- Assigned task:
All of the entries should be restated word for word, but without their pictures.

- Data provided:
»»

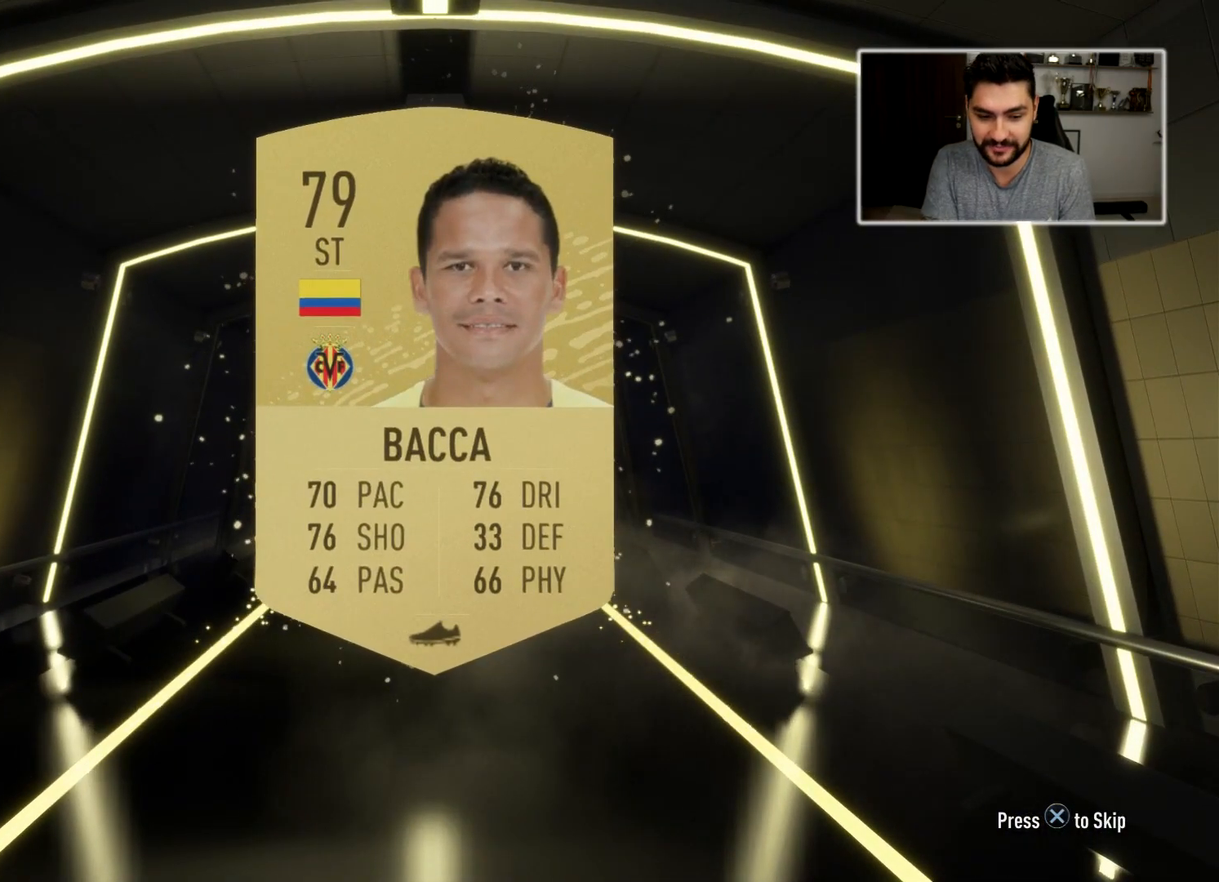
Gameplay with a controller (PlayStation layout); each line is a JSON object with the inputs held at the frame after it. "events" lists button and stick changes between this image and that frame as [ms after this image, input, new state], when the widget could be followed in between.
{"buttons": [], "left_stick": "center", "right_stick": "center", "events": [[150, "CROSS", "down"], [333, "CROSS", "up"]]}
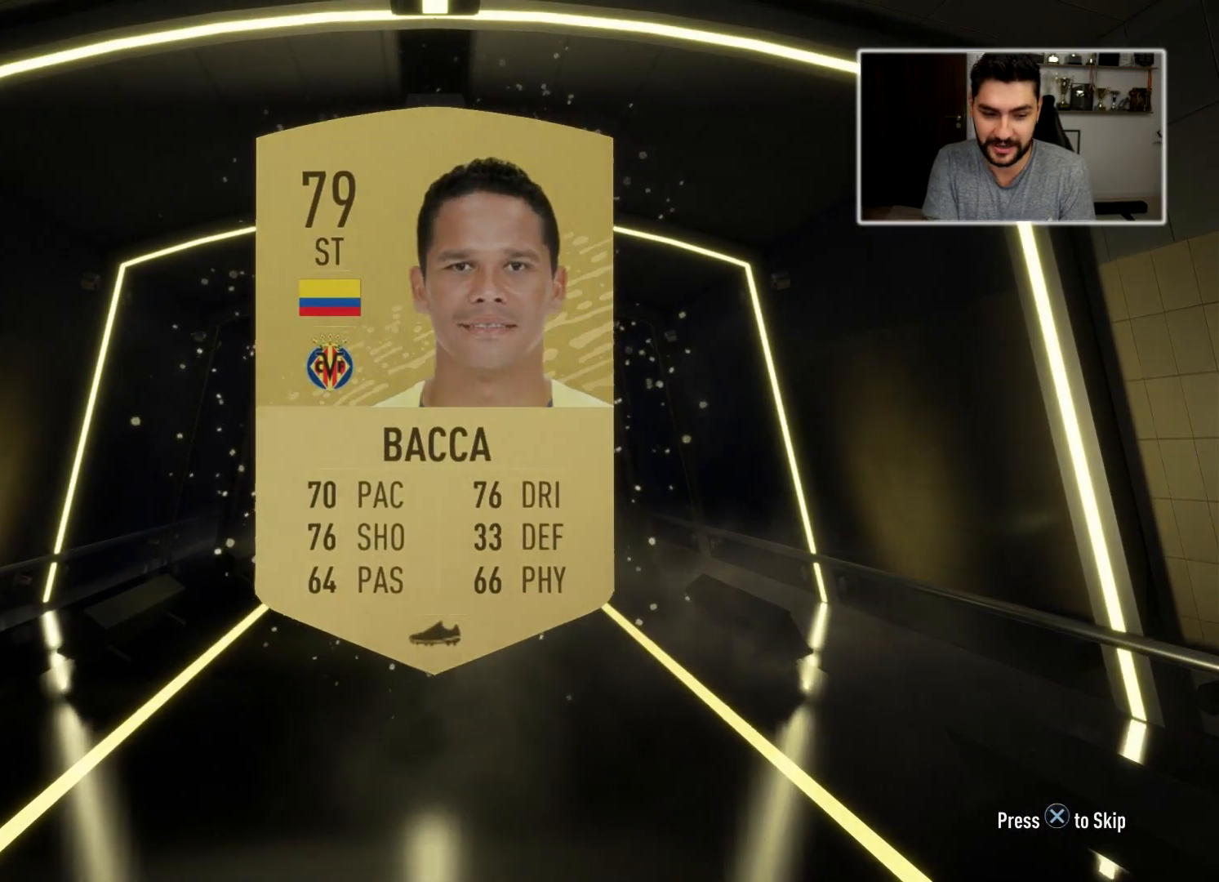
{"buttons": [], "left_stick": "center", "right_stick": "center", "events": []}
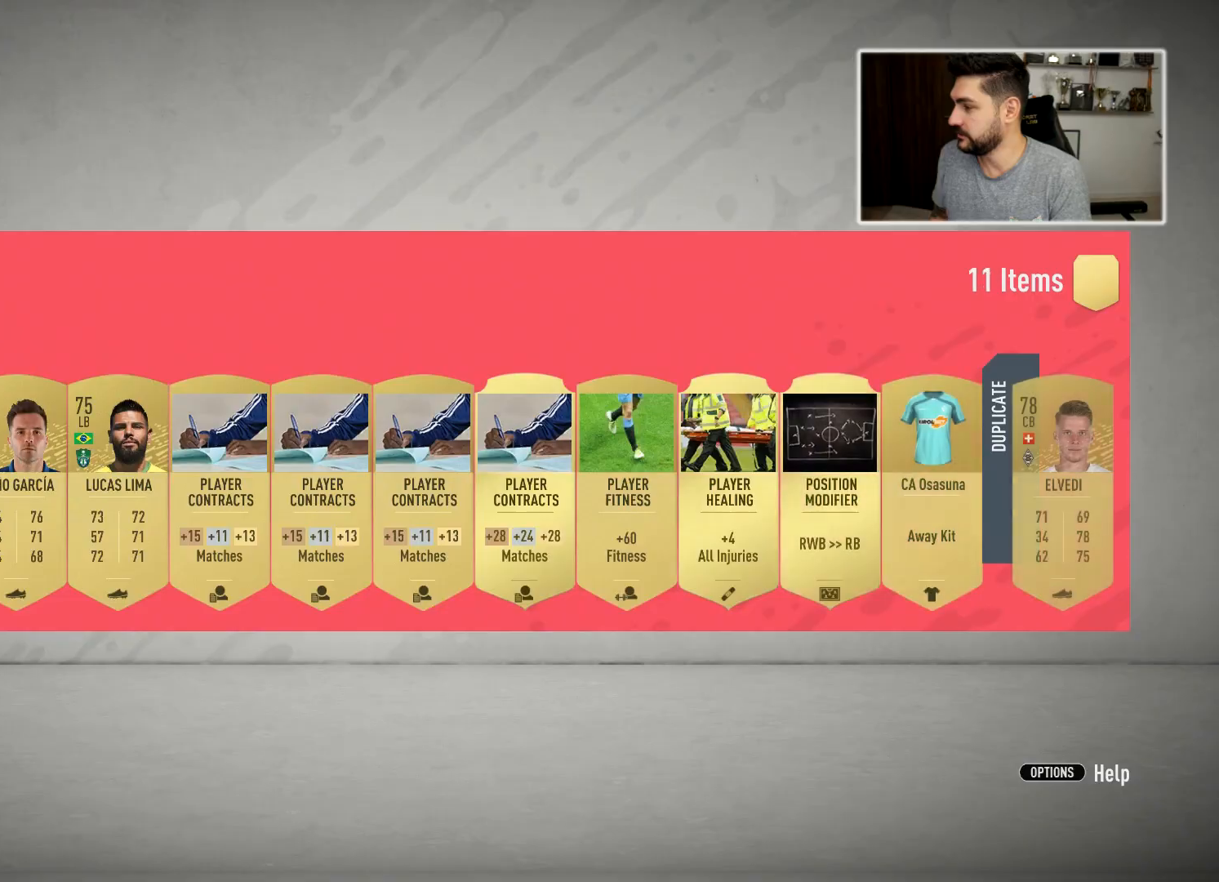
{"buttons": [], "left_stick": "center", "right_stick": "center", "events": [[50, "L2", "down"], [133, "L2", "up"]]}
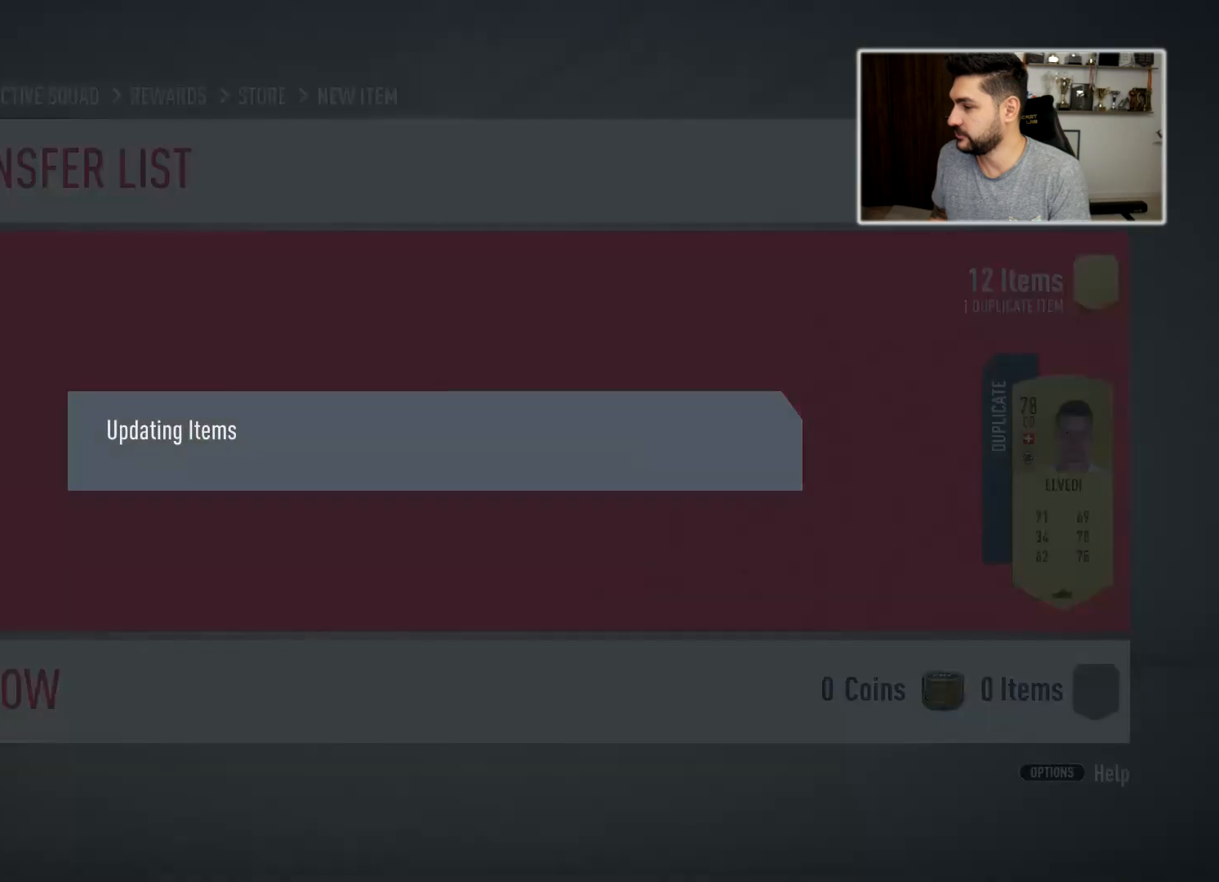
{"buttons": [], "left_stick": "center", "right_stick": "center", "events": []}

««

- Response to this exercise:
Gameplay with a controller (PlayStation layout); each line is a JSON object with the inputs held at the frame after it. "events" lists button and stick changes between this image and that frame as [ms after this image, input, new state], when the widget could be followed in between.
{"buttons": [], "left_stick": "center", "right_stick": "center", "events": [[150, "CROSS", "down"], [333, "CROSS", "up"]]}
{"buttons": [], "left_stick": "center", "right_stick": "center", "events": []}
{"buttons": [], "left_stick": "center", "right_stick": "center", "events": [[50, "L2", "down"], [133, "L2", "up"]]}
{"buttons": [], "left_stick": "center", "right_stick": "center", "events": []}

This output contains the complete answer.